笹尾氏の論文は示唆に富むものであり、勉強になるところが多いのでありますが、NOVAの事例、三洋電機の事例、そして私が代理人を務める某会社の事例にみられるような「監査役自身の任務懈怠について損害賠償責任が追及される事例」というものは、これまであまりなかったのでありまして※1、果たして有事における監査役の対応を、その人格、見識、能力だけに依存していて良いのだろうか・・・と思案するところもあります。先日、トライアイズ社の監査役の方が監査費用請求訴訟をトライアイズ社相手に提起したことがリリースされ、また一部報道されました。取締役の違法行為差止の仮処分や、株主総会決議取消訴訟提起には監査役を支援する代理人弁護士は不可欠であり、その弁護士費用等は当然に会社が負担するものであるとして前払費用請求をしたところ、会社は費用にうち、一部しか支払を認めなかったことにより、上記訴訟が提起されております。「日本の文化と合致した監査役制度」という面からみて、法廷闘争も辞さない監査役の対応というものについては異論もあるかもしれません。しかしながら、「企業の継続性に疑義があり、株主共同の利益が毀損されてしまいかねないような事態」に陥った企業におきましては、そもそも取締役との間で共有すべき「信頼関係もしくは経営理念」は構築する前提を欠くのでありまして、法廷闘争をもってしてでも会社を守ることは株主から負託された監査役の使命ではないでしょうか。(この考え方は、差別的行使条件付きの新株予約権の無償割当が、株主平等原則の趣旨に悖ることになるけれども、買付者による大量取得行為を放置することで企業の存続に影響を与えかねないような場面において、厳格に必要性・相当性の要件をクリアする場合には防衛策の発動も許容される、というブルドックソース事件の最高裁判決の考え方に近いものと思います)こういった監査役の権利行使が濫用されないように、法的な観点から権利行使の必要性、相当性を判断するのも監査役を支援する代理人弁護士の役割でもあるわけでして、これは会社における監査費用の一部として認容されるべきものだと思われます。
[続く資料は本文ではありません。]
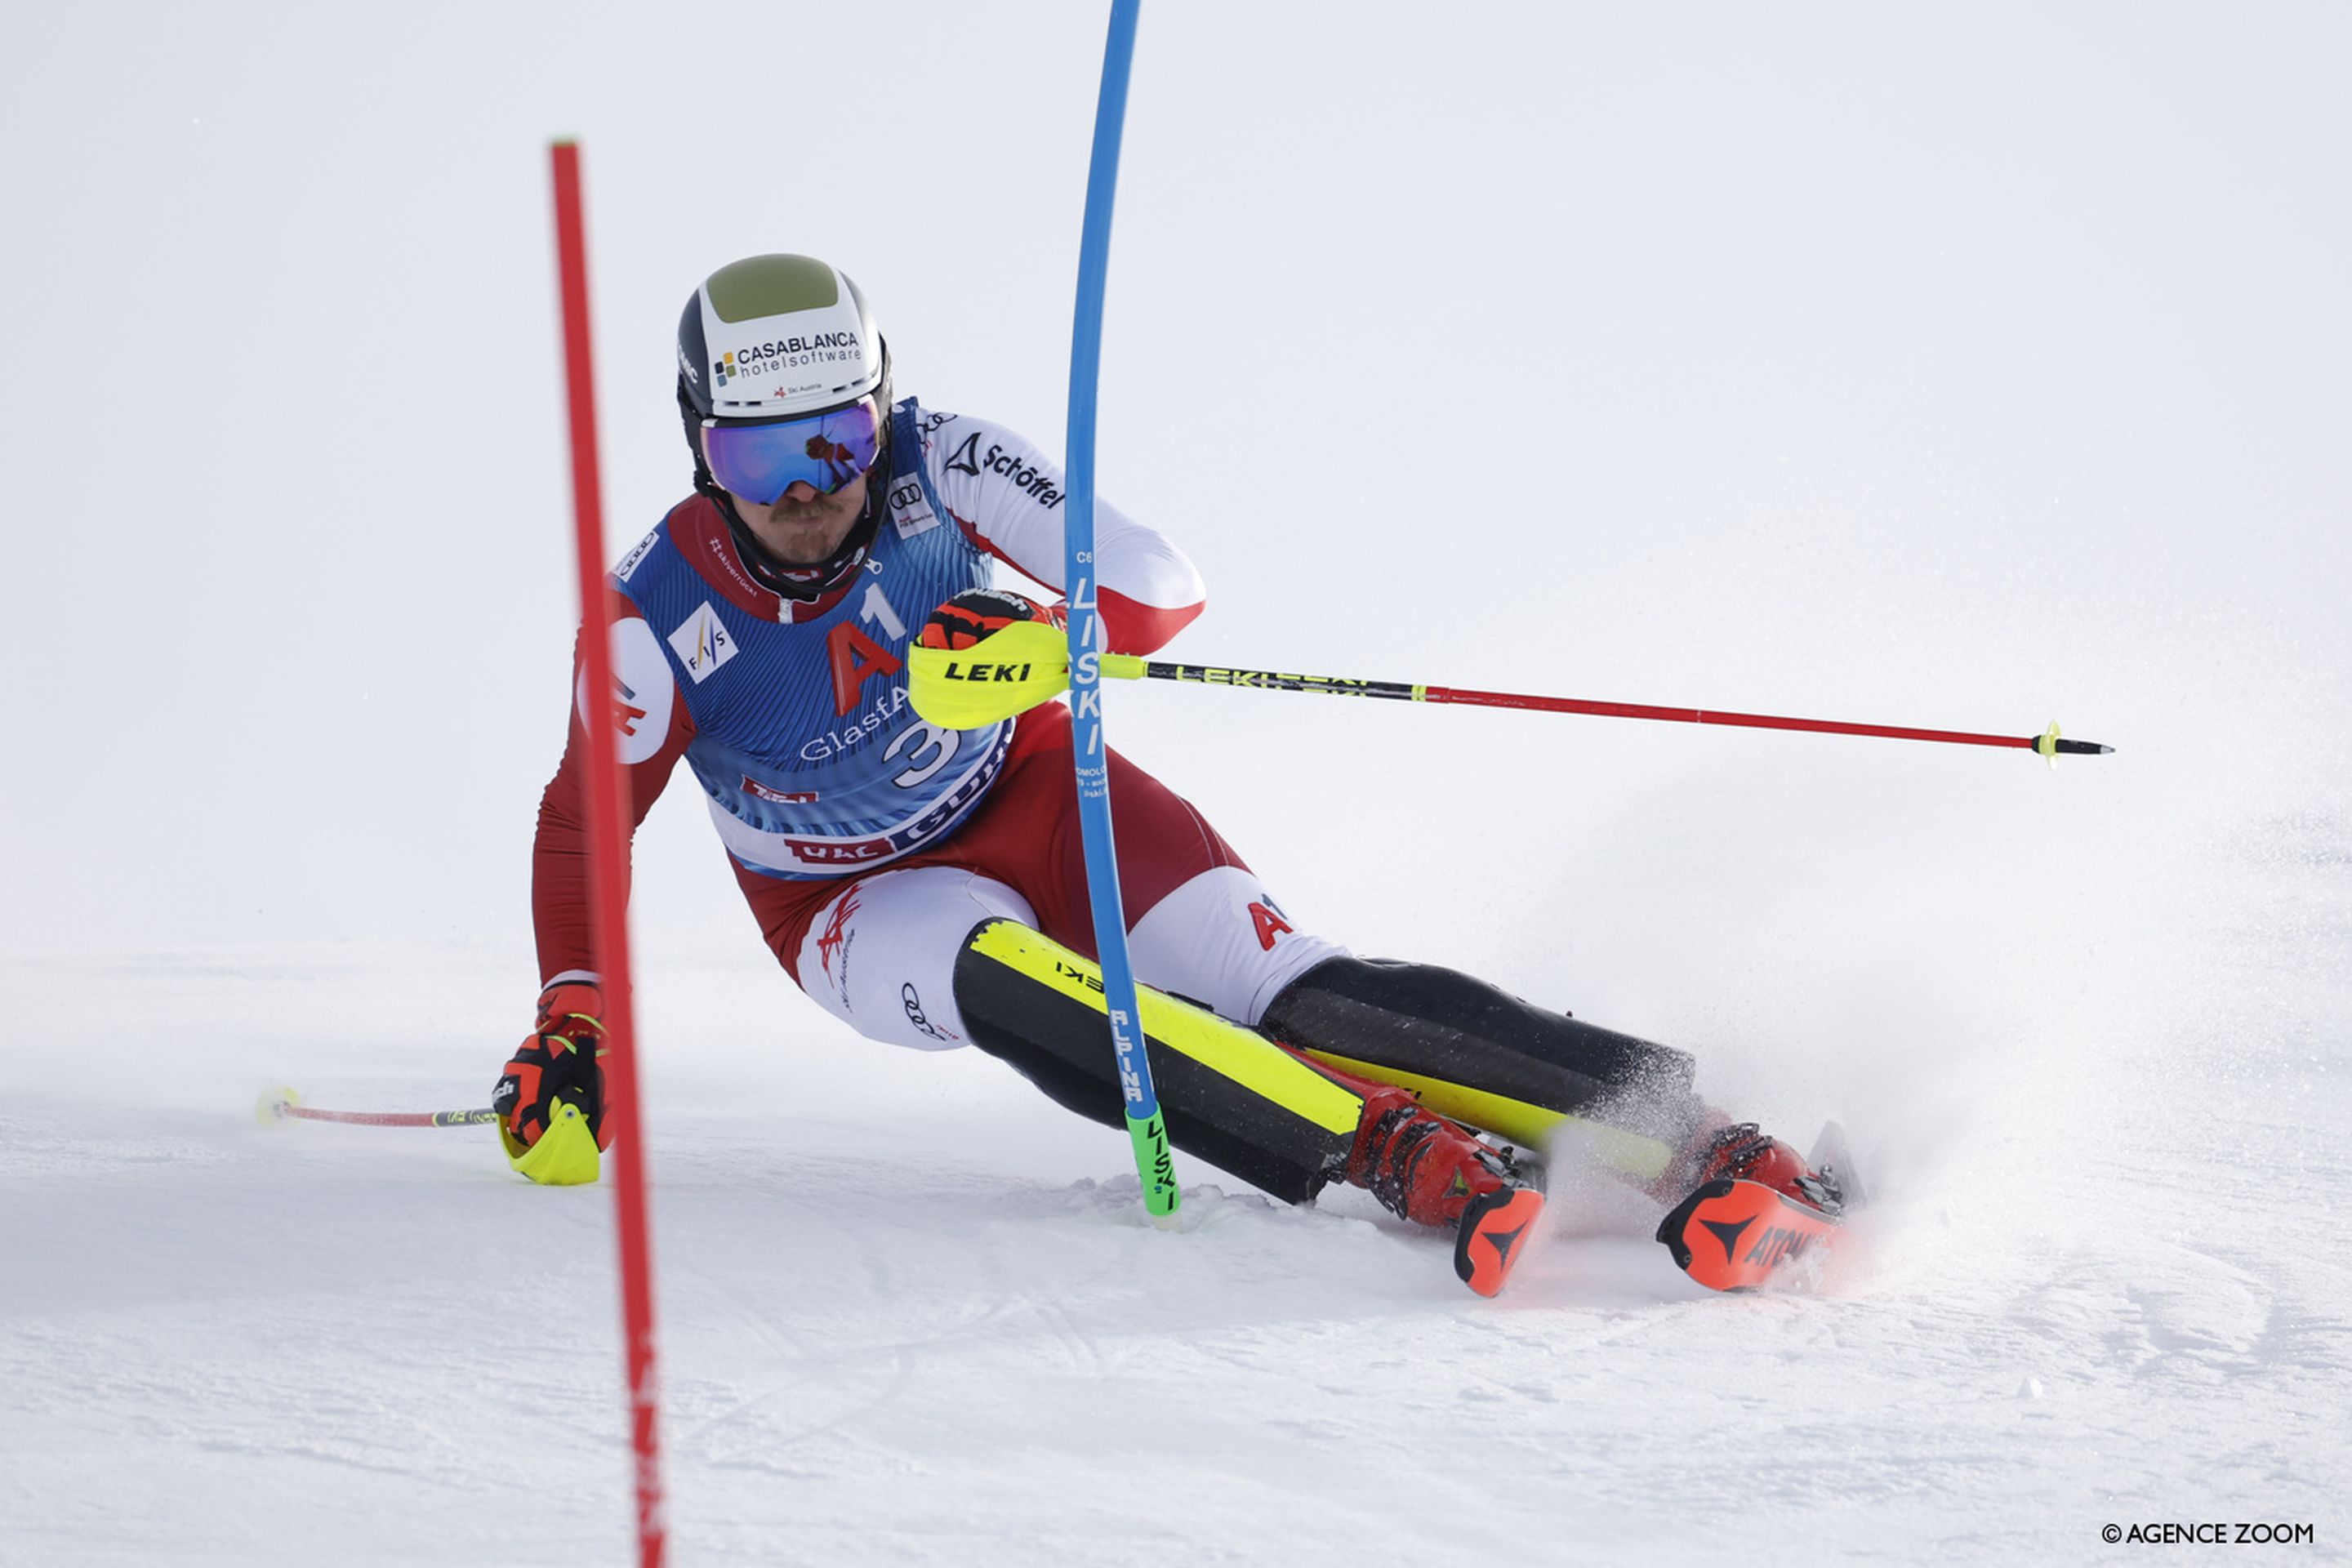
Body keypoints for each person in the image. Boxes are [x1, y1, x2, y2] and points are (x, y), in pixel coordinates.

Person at [493, 253, 1843, 1297]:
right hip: (850, 906)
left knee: (1296, 991)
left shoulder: (941, 463)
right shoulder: (651, 619)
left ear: (881, 412)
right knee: (1008, 974)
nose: (808, 493)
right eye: (758, 454)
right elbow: (583, 824)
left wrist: (1039, 639)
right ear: (699, 446)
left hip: (1033, 794)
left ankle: (1699, 1132)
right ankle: (1398, 1156)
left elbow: (1157, 586)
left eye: (836, 440)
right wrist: (577, 1017)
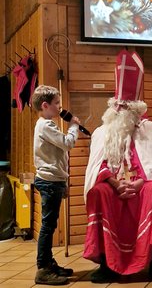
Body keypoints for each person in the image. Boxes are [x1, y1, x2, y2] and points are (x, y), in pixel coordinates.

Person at [83, 49, 152, 283]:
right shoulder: (103, 132)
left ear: (136, 109)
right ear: (113, 109)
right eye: (119, 106)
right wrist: (115, 183)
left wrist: (138, 183)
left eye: (127, 106)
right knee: (98, 191)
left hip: (141, 187)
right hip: (114, 188)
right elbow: (98, 166)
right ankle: (107, 264)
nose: (122, 110)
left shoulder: (149, 129)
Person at [32, 85, 80, 285]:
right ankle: (43, 269)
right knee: (48, 226)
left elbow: (59, 155)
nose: (60, 108)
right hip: (49, 181)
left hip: (54, 180)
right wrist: (74, 126)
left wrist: (64, 181)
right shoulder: (46, 125)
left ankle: (49, 263)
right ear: (45, 105)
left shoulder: (47, 124)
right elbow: (68, 143)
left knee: (49, 225)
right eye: (57, 103)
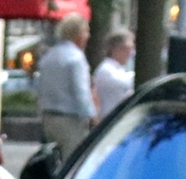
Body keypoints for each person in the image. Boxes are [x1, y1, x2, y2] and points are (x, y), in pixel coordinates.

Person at [36, 16, 95, 156]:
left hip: (48, 117)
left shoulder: (49, 56)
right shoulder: (76, 58)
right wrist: (92, 117)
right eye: (86, 32)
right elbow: (81, 92)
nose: (88, 36)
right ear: (78, 34)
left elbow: (39, 87)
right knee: (72, 160)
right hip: (71, 120)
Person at [92, 30, 136, 119]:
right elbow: (126, 83)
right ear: (116, 49)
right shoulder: (106, 70)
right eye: (128, 48)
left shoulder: (119, 70)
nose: (131, 53)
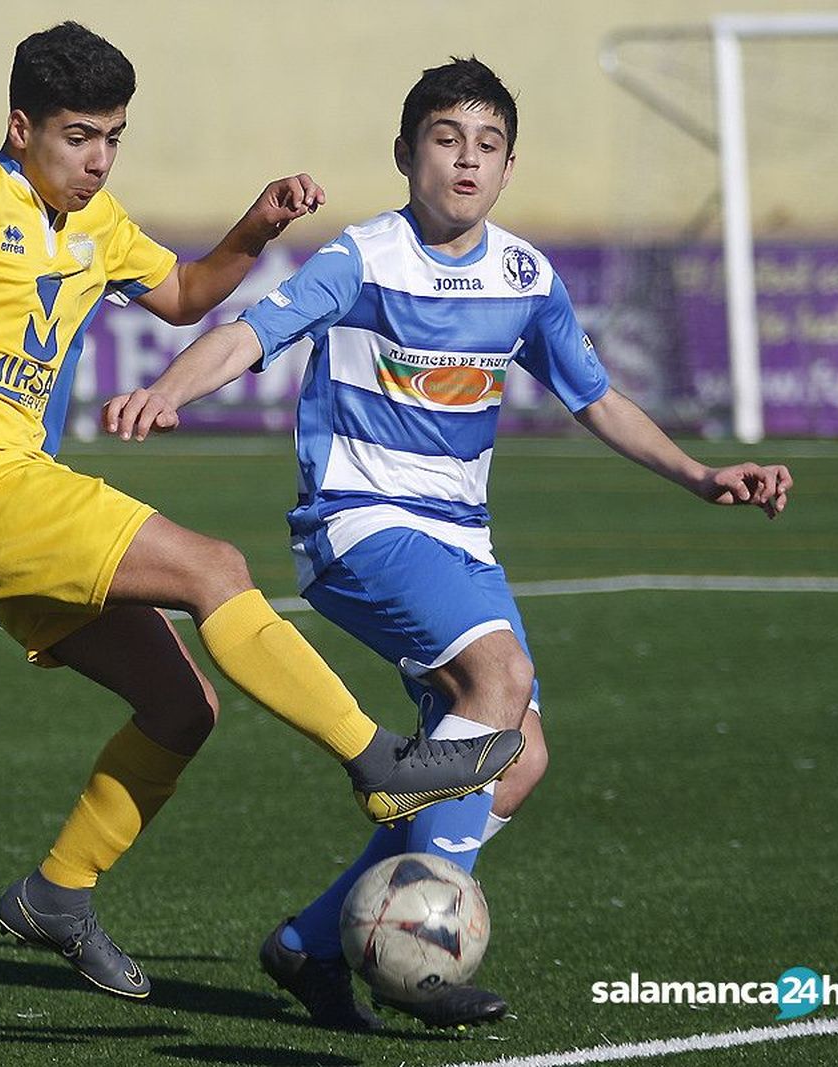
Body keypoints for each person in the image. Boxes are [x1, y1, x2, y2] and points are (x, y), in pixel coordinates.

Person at [0, 24, 523, 1002]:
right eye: (80, 136)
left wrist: (251, 231)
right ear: (21, 126)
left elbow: (181, 295)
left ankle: (57, 891)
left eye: (114, 138)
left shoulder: (98, 222)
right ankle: (378, 760)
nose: (97, 160)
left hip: (15, 503)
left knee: (181, 707)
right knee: (214, 566)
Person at [102, 57, 794, 1028]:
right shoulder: (363, 257)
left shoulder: (525, 276)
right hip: (358, 522)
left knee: (515, 759)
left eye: (487, 144)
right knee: (498, 677)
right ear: (406, 154)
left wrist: (699, 473)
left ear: (508, 167)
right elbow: (251, 332)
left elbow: (595, 395)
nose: (466, 160)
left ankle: (306, 943)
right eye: (445, 139)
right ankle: (418, 951)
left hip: (460, 540)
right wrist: (168, 389)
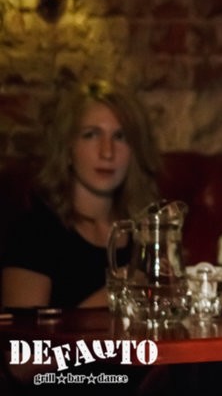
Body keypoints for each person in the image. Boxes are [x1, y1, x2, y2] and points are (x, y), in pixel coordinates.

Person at [1, 79, 161, 308]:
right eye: (91, 135)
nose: (107, 152)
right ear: (68, 148)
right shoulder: (35, 232)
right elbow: (23, 329)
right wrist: (118, 291)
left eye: (120, 137)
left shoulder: (146, 232)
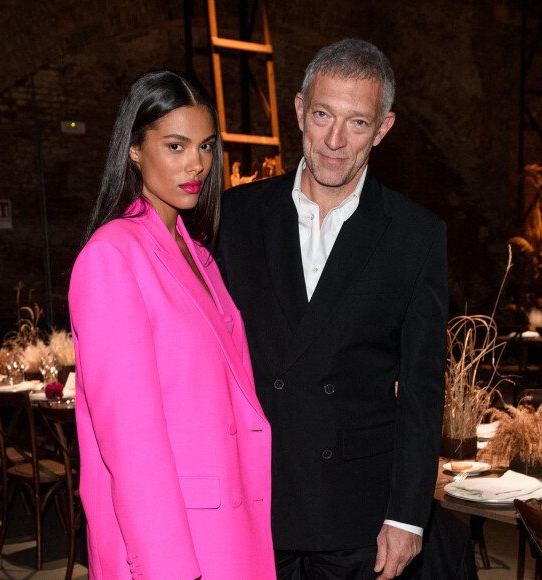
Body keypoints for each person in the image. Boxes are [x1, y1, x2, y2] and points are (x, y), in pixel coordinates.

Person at [215, 39, 450, 579]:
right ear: (299, 109)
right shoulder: (237, 216)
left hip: (356, 512)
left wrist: (408, 517)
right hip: (252, 498)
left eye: (358, 123)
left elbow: (422, 387)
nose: (335, 141)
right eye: (322, 115)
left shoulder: (416, 235)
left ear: (384, 128)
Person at [68, 70, 276, 579]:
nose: (197, 164)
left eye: (206, 146)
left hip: (231, 526)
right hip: (175, 543)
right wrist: (165, 568)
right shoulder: (112, 256)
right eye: (176, 145)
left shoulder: (199, 255)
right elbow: (131, 442)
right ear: (135, 149)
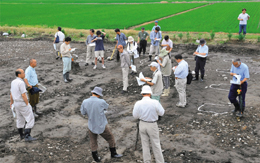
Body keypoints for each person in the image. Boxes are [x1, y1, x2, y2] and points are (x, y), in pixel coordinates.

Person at [80, 87, 123, 162]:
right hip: (101, 125)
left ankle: (96, 158)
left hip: (91, 125)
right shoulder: (101, 102)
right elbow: (106, 108)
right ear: (99, 95)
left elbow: (83, 113)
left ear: (92, 93)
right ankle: (113, 153)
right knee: (110, 138)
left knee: (93, 141)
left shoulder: (85, 101)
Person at [133, 85, 165, 163]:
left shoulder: (138, 103)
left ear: (142, 94)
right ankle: (160, 161)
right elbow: (162, 113)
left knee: (145, 144)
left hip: (142, 124)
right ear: (150, 93)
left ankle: (147, 161)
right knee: (156, 144)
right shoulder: (155, 102)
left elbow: (135, 116)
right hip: (152, 125)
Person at [10, 69, 36, 141]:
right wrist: (27, 104)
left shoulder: (13, 82)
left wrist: (11, 102)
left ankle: (21, 135)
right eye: (23, 73)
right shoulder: (21, 83)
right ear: (19, 74)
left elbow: (11, 93)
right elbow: (23, 95)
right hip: (22, 103)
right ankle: (27, 136)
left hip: (16, 103)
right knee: (30, 118)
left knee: (20, 119)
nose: (24, 74)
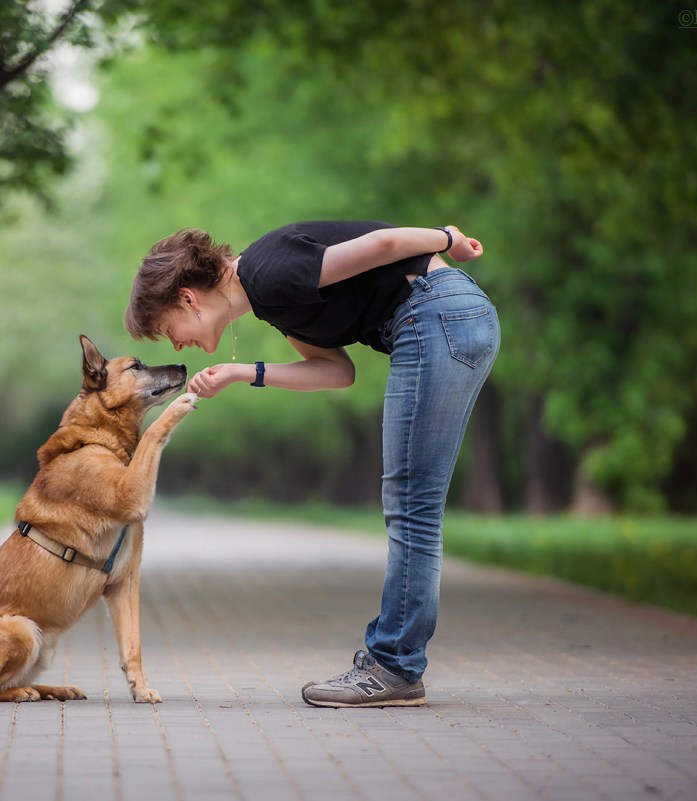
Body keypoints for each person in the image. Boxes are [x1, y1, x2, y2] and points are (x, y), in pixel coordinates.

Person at [124, 221, 500, 708]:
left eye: (167, 331)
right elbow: (337, 371)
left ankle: (396, 666)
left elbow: (382, 245)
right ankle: (396, 663)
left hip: (435, 315)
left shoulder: (266, 272)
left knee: (412, 504)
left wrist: (448, 239)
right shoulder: (271, 301)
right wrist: (244, 373)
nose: (176, 346)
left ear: (188, 299)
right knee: (414, 502)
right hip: (447, 317)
※1 もちろん、これまでも監査役の責任が認められた判例はありますが、監査役が取締役の違法行為に加担していたものや、知っていながら放置していた、名義貸し監査役だった、といったものばかりであり、「見逃し責任」を問われたケースはほとんどないのが実際であります。
もちろん、監査役による法廷闘争を勧めるつもりは毛頭なく、むしろ監査役の有事における権限はできるだけ謙抑的に行使されるべきである、と考えております。しかしながら、監査費用の前払いも満足に請求できない(監査役が自腹を切らなければ法廷闘争もできない)状況では、そもそも監査役の権限は絵に描いた餅にすぎず、「謙抑性」すら議論する必要性もないわけでして、ましてや「監査役制度の運用を検証する」前提すら欠くことになることに留意すべきであります。また、監査役は自らの主張をきちんと議事録に記載して、経営理念を共有できなければ辞任すればよいではないか?といった議論も成り立つところではありますが、この月刊監査役7月号では、別の方の論文で「監査役の一斉辞任は職務の放棄ではないか?それが株主から職務を負託された監査役の職務として適正なのか?」と疑問が呈されているところでありまして、これもまた別エントリーにおいて考えてみたいと思っております。